*** Opening Records provided ***
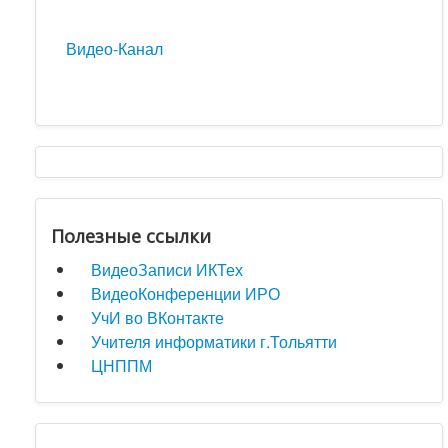
Видео-Канал
Полезные ссылки
ВидеоЗаписи ИКТех
ВидеоКонференции ИРО
УчИ во ВКонтакте
Учителя информатики г.Тольятти
ЦНППМ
*** Closing Records provided ***
- Instruction: Your reply should be a verbatim retyping of the lines from the one that holds "ВидеоЗаписи ИКТех" through the last line of the entries.

- Solution for this exercise:
ВидеоЗаписи ИКТех
ВидеоКонференции ИРО
УчИ во ВКонтакте
Учителя информатики г.Тольятти
ЦНППМ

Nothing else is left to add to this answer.